Of course, the absurdity of all this is that it serves absolutely no military purpose at all for either side. The only effect it had was to further terrorize an already traumatized population, entrench mutual hatred and perhaps satiate an unhealthy bloodlust and wanton desire for revenge.

Unfortunately, the callous justification for those war crimes, and the demonization and dehumanization that goes along with them — often on sectarian lines — are exacerbated, or at least not discouraged by the local media of the warring camps, as well as to an extent by some pan-Arab media stations.

Not that the regime or the rebels seem to care much about that aspect. To them, Syrians are expendable pawns in their bloody war games, cheered on by their respective outside backers who are more than happy to see their rivalry and scores settled in Syrian blood and the destruction of our nation. Of course, the only reason the warring parties in Syria continue to perpetrate their war crimes with such impunity is because they believe they can get away with it. There will be no consequences or accountability for their actions, despite all the fuss and consternation at the United Nations and other global diplomatic bodies.

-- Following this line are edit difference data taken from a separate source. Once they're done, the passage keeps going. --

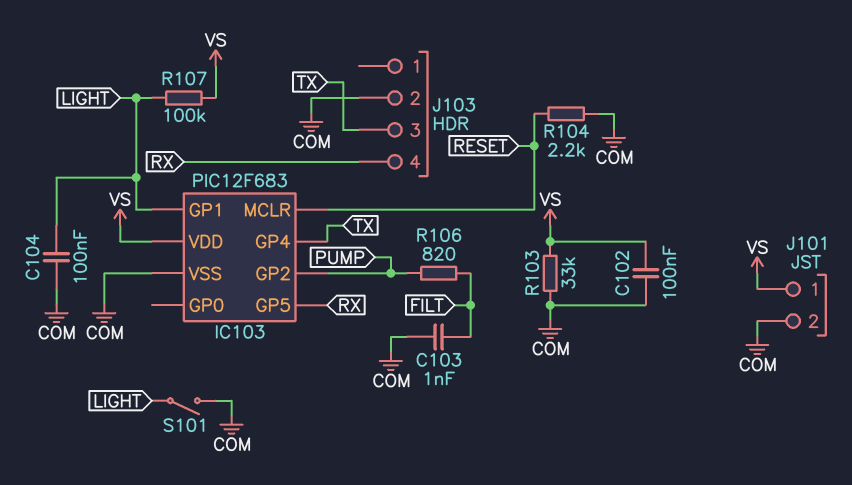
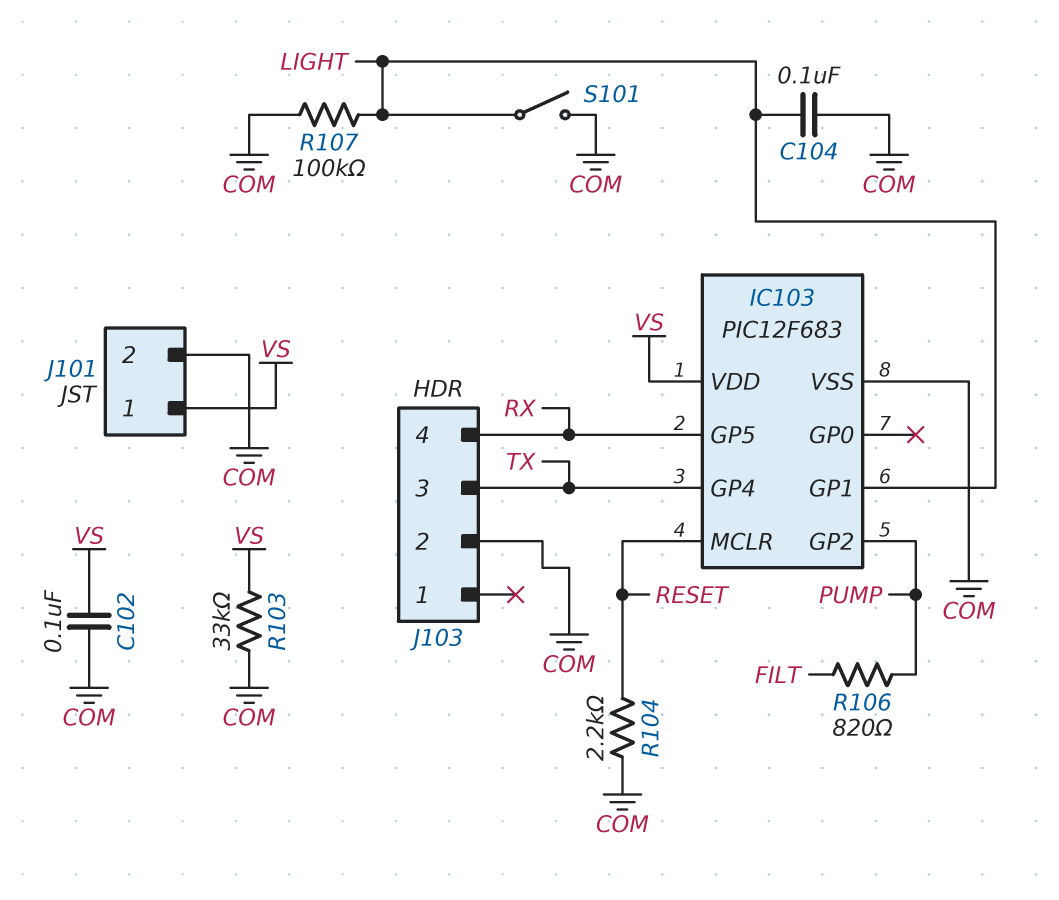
C103: 1nF (COM, FILT) -> none
R107: 100k (LIGHT, VS) -> 100k (COM, LIGHT)

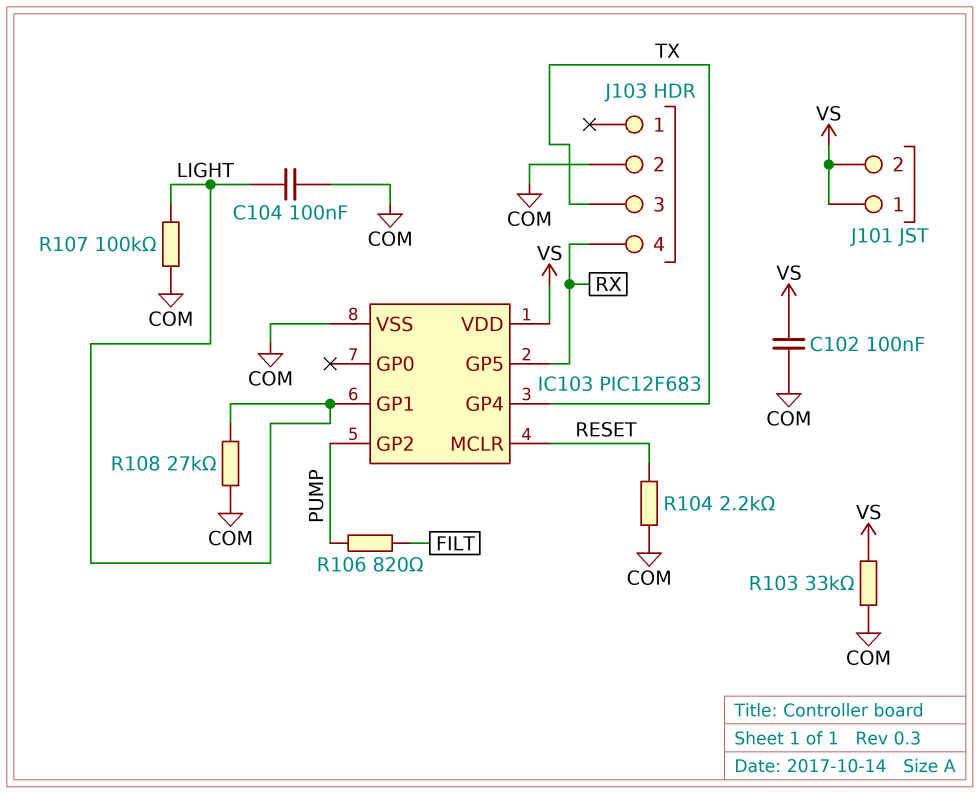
J101 pin 2: COM -> VS
R108: none -> 27k (COM, LIGHT)
S101: switch (COM, LIGHT) -> none

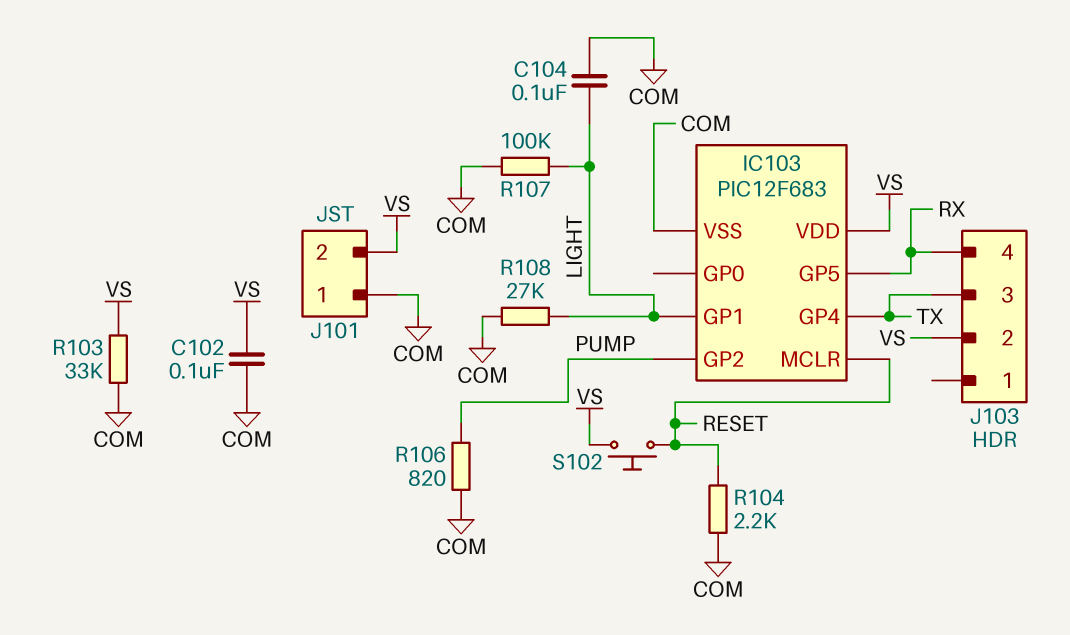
J101 pin 1: VS -> COM
J103 pin 2: COM -> VS
R106: 820 (FILT, PUMP) -> 820 (COM, PUMP)
S102: none -> button (RESET, VS)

For their part, the jihadists — the Islamic State (IS) as well as al-Qaeda affiliates such as Jabhat al-Nusra and Ahrar al-Sham that control vast swaths of northern and northeast Syria with up to 3 million people under their rule — use barbaric savagery against civilians to cement their power. They make sure to publicize as much as possible their executions, and usually carry out beheadings and crucifixions in public squares to large audiences, leaving the bodies on display sometimes for days. This serves as a gruesome reminder to anyone seeking to challenge their authority, and they have gone after activists hostile to them with the same zeal they use to persecute “heretics” and “apostates.”

They also use violence on an industrial scale when seeking to get rid of populations they know are unwieldy — usually religious or ethnic minorities, but sometimes also Sunni Muslim clans such as the Shiatat in Deir ez-Zor.

Each part of Syria has experienced the conflict in a different way, and has different attitudes toward it. Some areas like the coast have been unaffected directly by the war, and only experience it in their communities through the loss of large numbers of young men fighting with the regime. Other areas such as Ghouta, Homs or Aleppo city are in the eye of the storm and have gone through total devastation and are close to annihilation, whereas Idlib, Raqqa and Deir ez-Zor languish under the draconian rule of jihadists.

In some areas, regime forces have caused the most suffering and committed more war crimes. In other areas, the rebels are most to blame, and yet in others, the jihadists.

In that sense, the Syrian conflict resembles more a collection of localized wars than a coherent whole, and although Syrian society is extremely polarized and split along ethnic, sectarian and geographic lines, the single most prevalent theme that unites us all is the loss of innocent friends and family and a genuine desire to see that end.

You will see this echoed everywhere you go in Syria, regardless of which side that person supports or hates. We have come to the realization as a people — finally — that this bloodshed serves no purpose and has to stop by any means necessary. We have paid a heavy price and gained nothing but death and destruction in return. Unfortunately, the key to ending the war is not in our hands, nor is it our choice to make.